Ok. I know evolution works on populations, but what I don't understand is if you use the biological definition of species, being that a species is separated by reproductive barriers, how does speciation work?

I mean, would you just have an individual born that is changed to the point that it can not reproduce with the population from which it came? But who would it reproduce with?

It would involve entire populations making the change to new species. Over many millions of years.

Orangutan's for instance come in one species with two sub-species: the Pongo pygmaeus abelii of Sumatra and the Pongo pygmaeus pygmaeus of Borneo.

Both sub-species are capable of interbreeding and producing fertile offspring (the primary marker of an individual species), but have diversified after 10k years of geographical separation. It's likely that in the future (another 10k years or another million...) that the genetic separation between the subspecies will be too great for production of fertile offspring.

The evolutionary forces on speciation is often hard to imagine due to the significant amount of time it takes for a species to evolve into another. When thinking about this, it's helpful to think about evolution among populations rather than individuals.

It's in populations that the major forces of evolution work: mutation, natural selection, gene flow and genetic drift. The less gene flow that exists between populations and the more environmental pressures placed upon populations, the more likely genetic separation is to occur. In addition, population size plays a large role as well, since the larger the population the less effect mutation can have.

Hope that was helpful... I tried not to be too technical.

The challenge in imagining new speciation is to imagine how systematic mutation permanently alters a population. Probably the mutation arises initially only in one individual. But that mutation becomes crucial to the species' survival for some reason, hence progeny of that mutant survive preferentially.

A good example of this is the speciation found in isolated lakes. When a lake is formed by damming a river, or new lakes are formed by fluctuating water levels, all the inhabitants of that portion of river or lake are isolated, eventually leading to speciation.

Run a google on Lake Victoria, speciation, and fish.

Very interesting reading.


Lyn

rather than "mutation" being an unusual crisis phenomenon, we can conclude that genetic "radiation" is constantly happening and the only thing keeping organisms from deviating into different species is sexual reproduction which tends to diffuse specialized genes among the population. So the instant some isolation of a population occurs, it becomes likely that speciation would occur. Thus if, by chance, a genetic variant that can survive in an unusual environment is created, then that variant will most likely survive in the absence of competition and eventually radiate into a new species. This sort of steady genetic divergence makes more sense, with species dying or becoming eliminated only in rare cases of radical climatic change or predator pressure. Thus evolution actually occurs constantly, not in punctutated bursts. The illusion of "new" species only comes about when the ability to reproduce with a parent population is incidentally lost due to some physical architectural problem.

Generally reproductive isolation takes a long, long time to evolve. However if you do some research on colchicene experiments, you can see that after 1 generation the offspring can be genetically isolated from the parental plants and from any other members of the parental species. Of course there are significant barriers to this experiment in animals because of the alloploidy nature of the offspring...but the same results from the treatment occurs in nature and is one way (albeit a rare one) that new plant species evolve.

This is an E/C issue.

-Roland98
S & S moderator

Originally posted by aychamo
I mean, would you just have an individual born that is changed to the point that it can not reproduce with the population from which it came? But who would it reproduce with?
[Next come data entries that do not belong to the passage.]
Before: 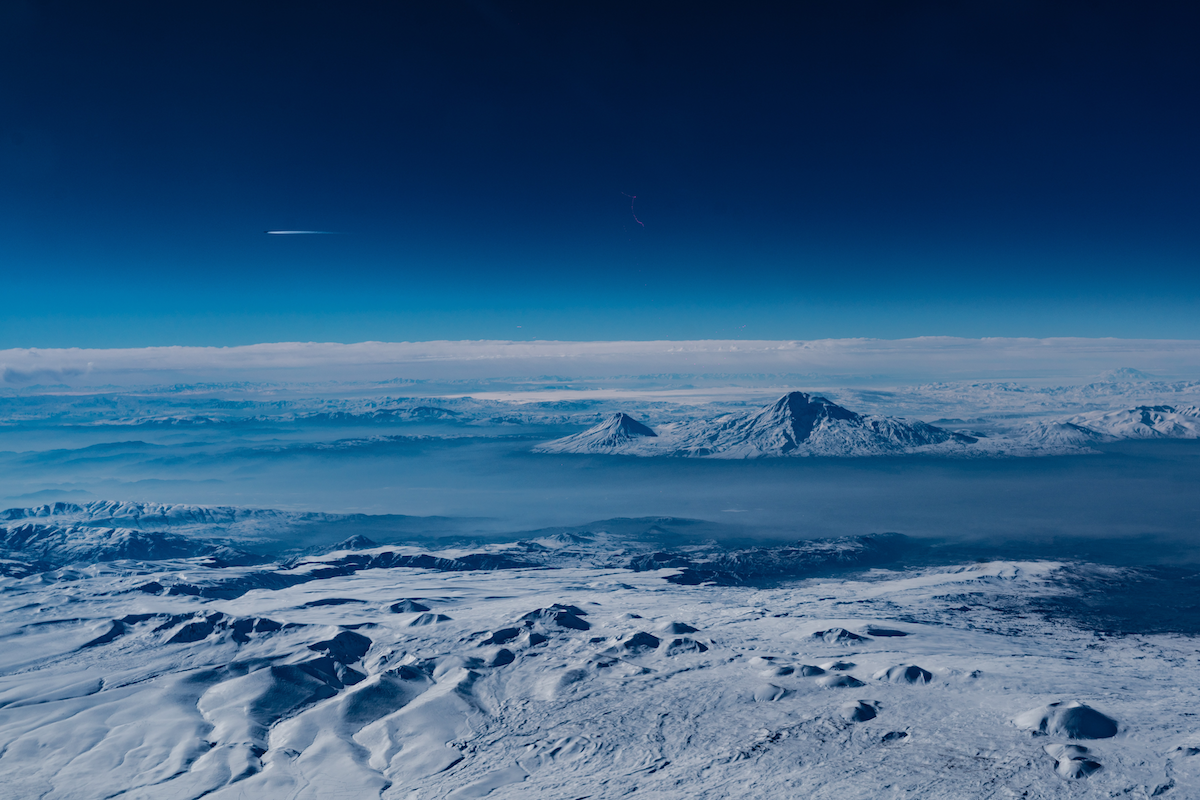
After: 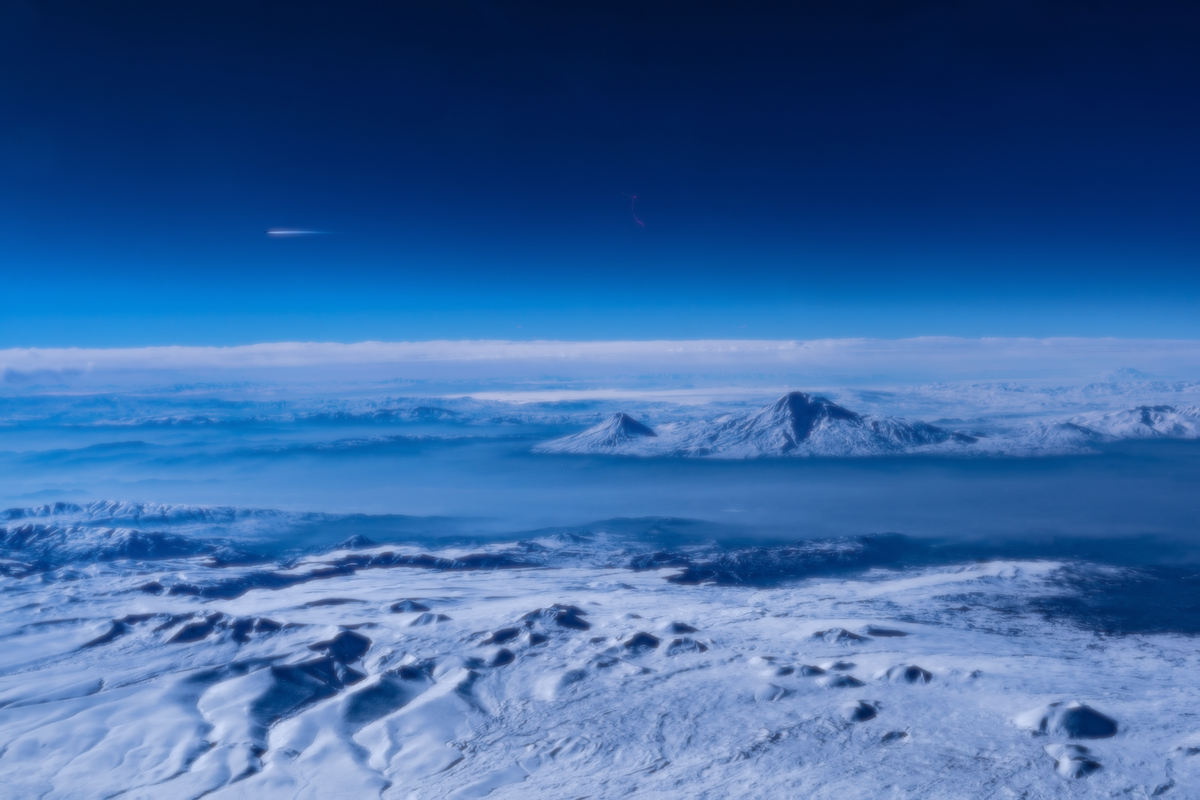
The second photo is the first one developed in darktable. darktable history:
white balance: red 0.948, green 1.02, blue 1.176
soften: size 8.67%, mix 49%
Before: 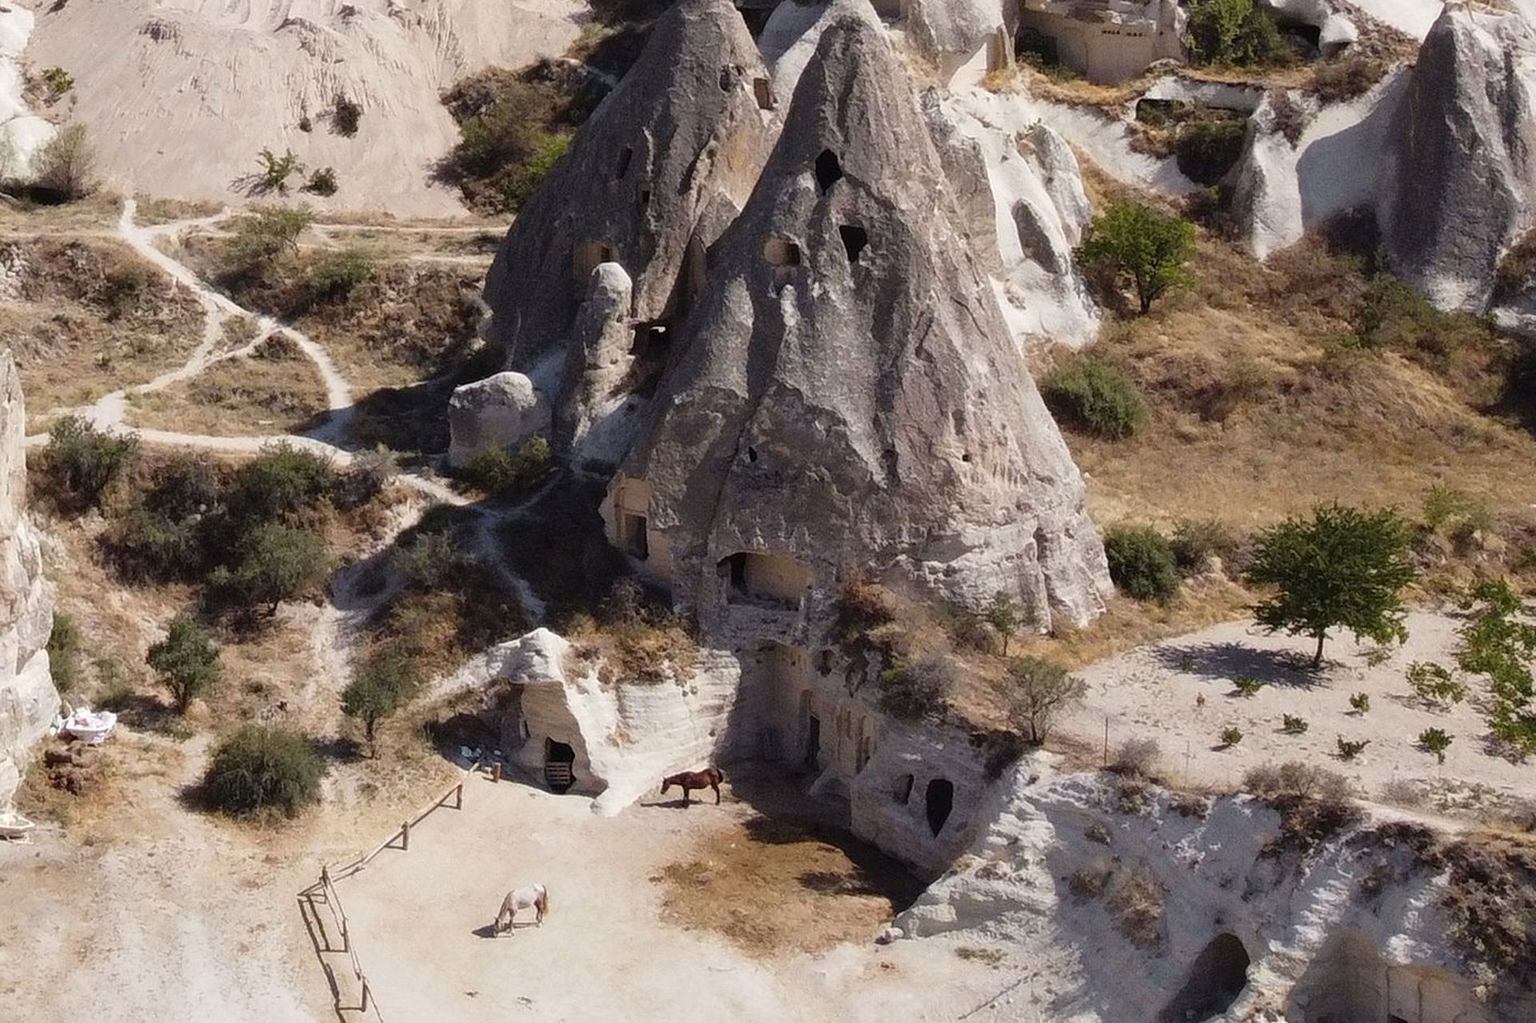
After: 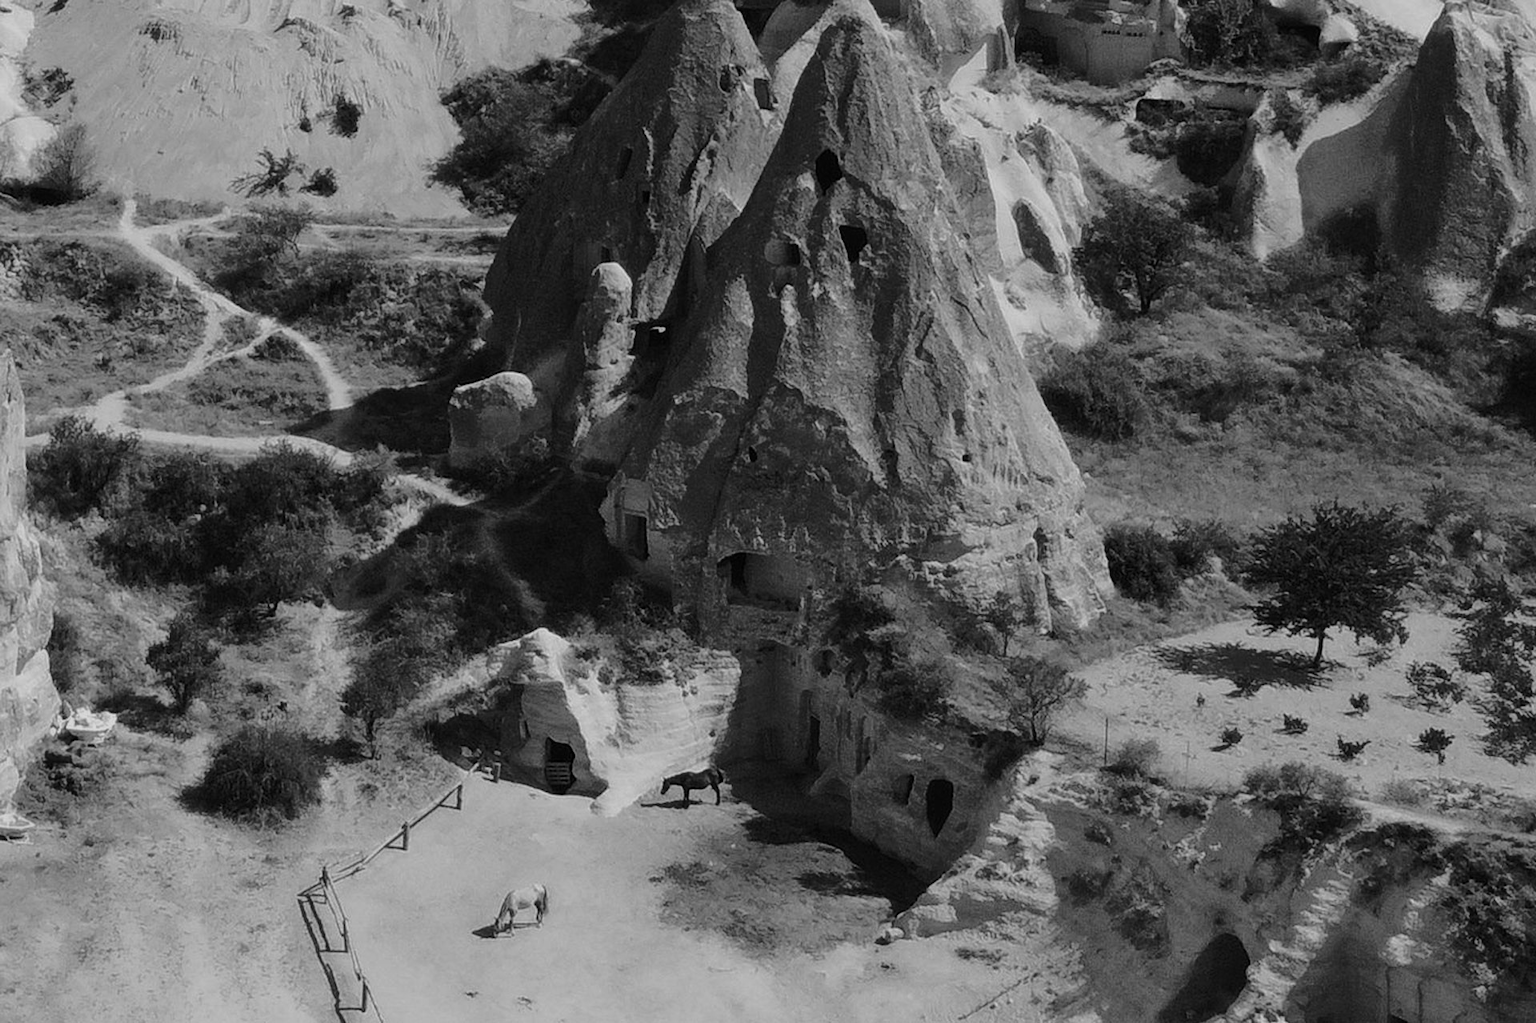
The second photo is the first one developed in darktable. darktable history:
base curve: curves: ch0 [(0, 0) (0.073, 0.04) (0.157, 0.139) (0.492, 0.492) (0.758, 0.758) (1, 1)], preserve colors none
color calibration: output gray [0.246, 0.254, 0.501, 0], gray › normalize channels true, illuminant same as pipeline (D50), adaptation XYZ, x 0.346, y 0.359, gamut compression 0
color balance rgb: perceptual saturation grading › global saturation 25%, global vibrance 20%
tone equalizer: -8 EV 0.25 EV, -7 EV 0.417 EV, -6 EV 0.417 EV, -5 EV 0.25 EV, -3 EV -0.25 EV, -2 EV -0.417 EV, -1 EV -0.417 EV, +0 EV -0.25 EV, edges refinement/feathering 500, mask exposure compensation -1.57 EV, preserve details guided filter
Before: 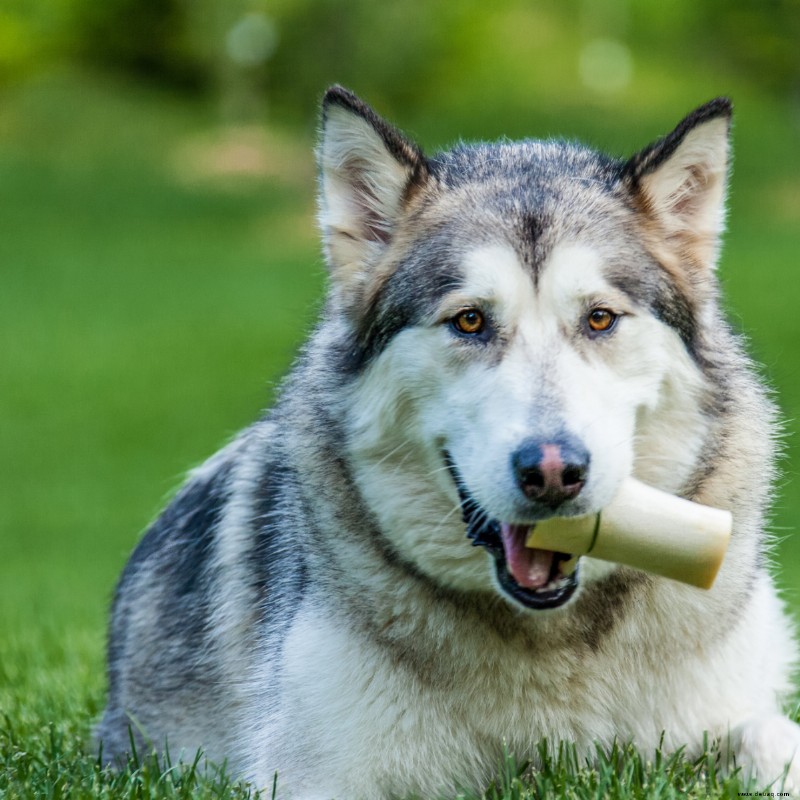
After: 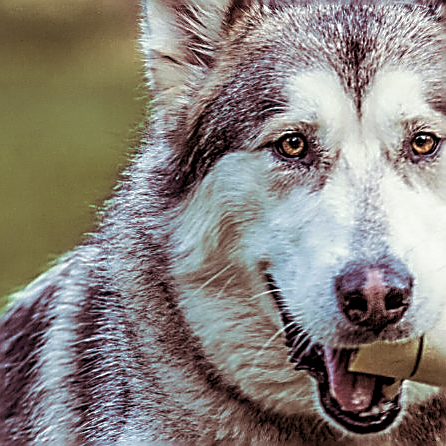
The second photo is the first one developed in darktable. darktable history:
exposure: compensate exposure bias true, compensate highlight preservation false
split-toning: shadows › hue 360°
crop and rotate: left 22.13%, top 22.054%, right 22.026%, bottom 22.102%
local contrast: on, module defaults
sharpen: amount 2
color correction: saturation 0.85
shadows and highlights: shadows 25, highlights -25
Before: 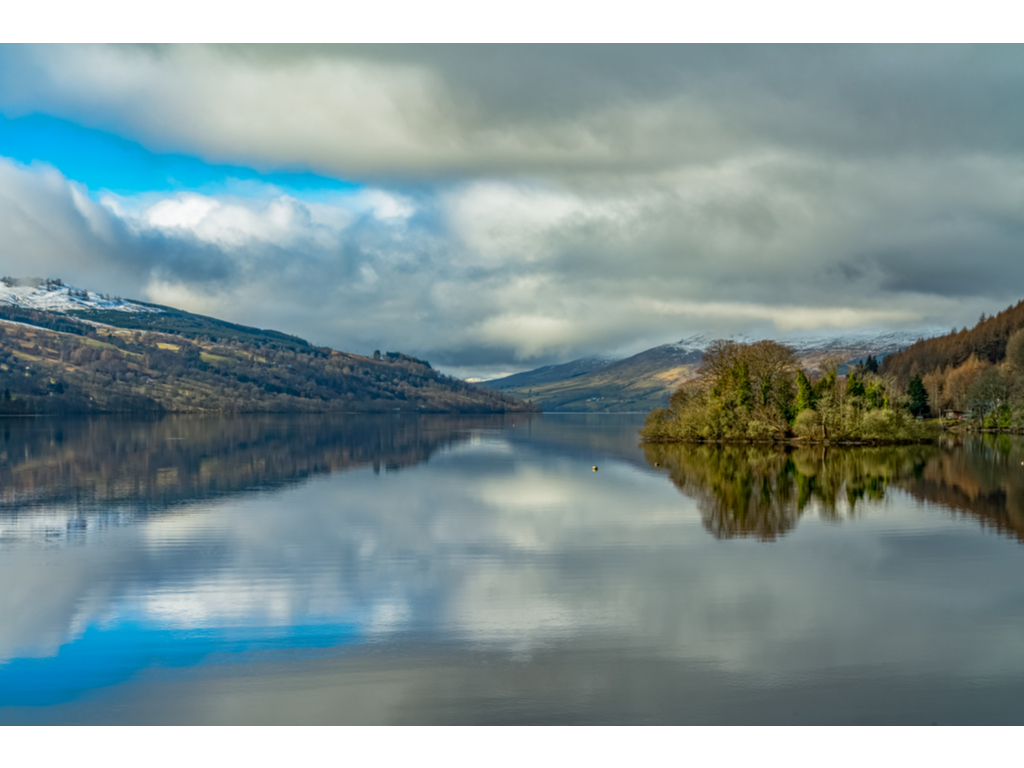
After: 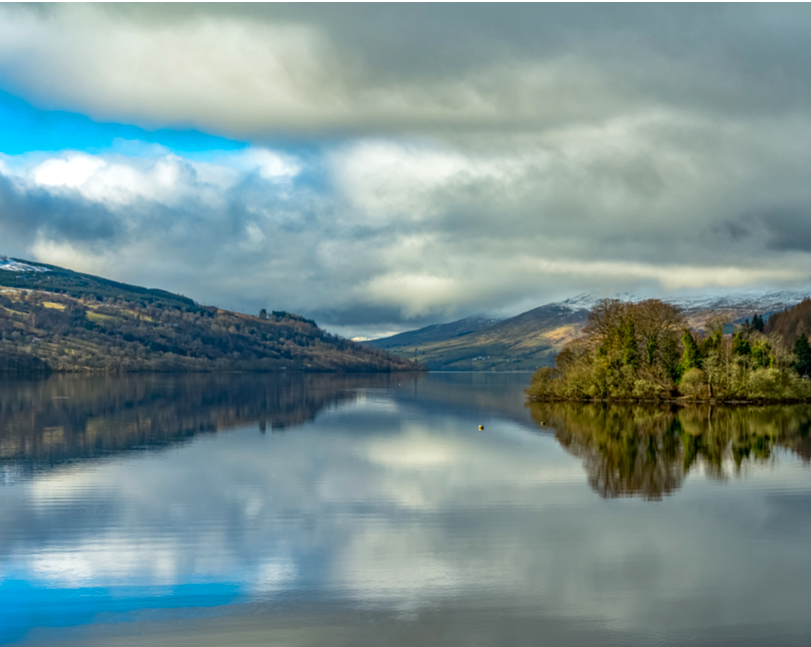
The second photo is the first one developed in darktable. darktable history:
crop: left 11.225%, top 5.381%, right 9.565%, bottom 10.314%
color balance: contrast 10%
That is not how reproductive isolation works in most cases. The following is what Mayr advocated. A single panmictic (all-breeding) population is split into two populations via some geographic barrier. That barrier prevents or greatly hinders individuals from migrating between populations. In isolation the two populations can diverge through both genetic drift and local adaptation. At some point traits will become fixed in both populations that create biological barriers to interbreeding and thus when the geographic barrier goes away and the populations come into contact with one another, they can no long interbreed.

There is no first individual since the process is gradual.

Now, some taxa can have first individuals whose isolation is caused by a mutation of large effect. These are taxa in which an individual can reproduces asexually or via selfing so that not initially having a partner does not stop it from spreading.

Two things I've learned from studying plants are that (1) natural populations frequently exhibit a great deal of natural genetic variation (in general, the more widespread the species, the more the local populations will differ from each other), and (2) related species (including many that are morphologically quite different from each) retain the ability to interbreed, but don't interbreed because they have non-overlapping distributions, utilize different pollinators, bloom at different times of the day (or year), etc. The more distant the relationship, the stronger the intrinsic reproductive barriers.

This strongly suggests that (1) morphological (and presumably genetic) differences precede speciation, and (2) strict reproductive isolation--the utter inability to interbreed--is a byproduct of speciation, and not a cause of it.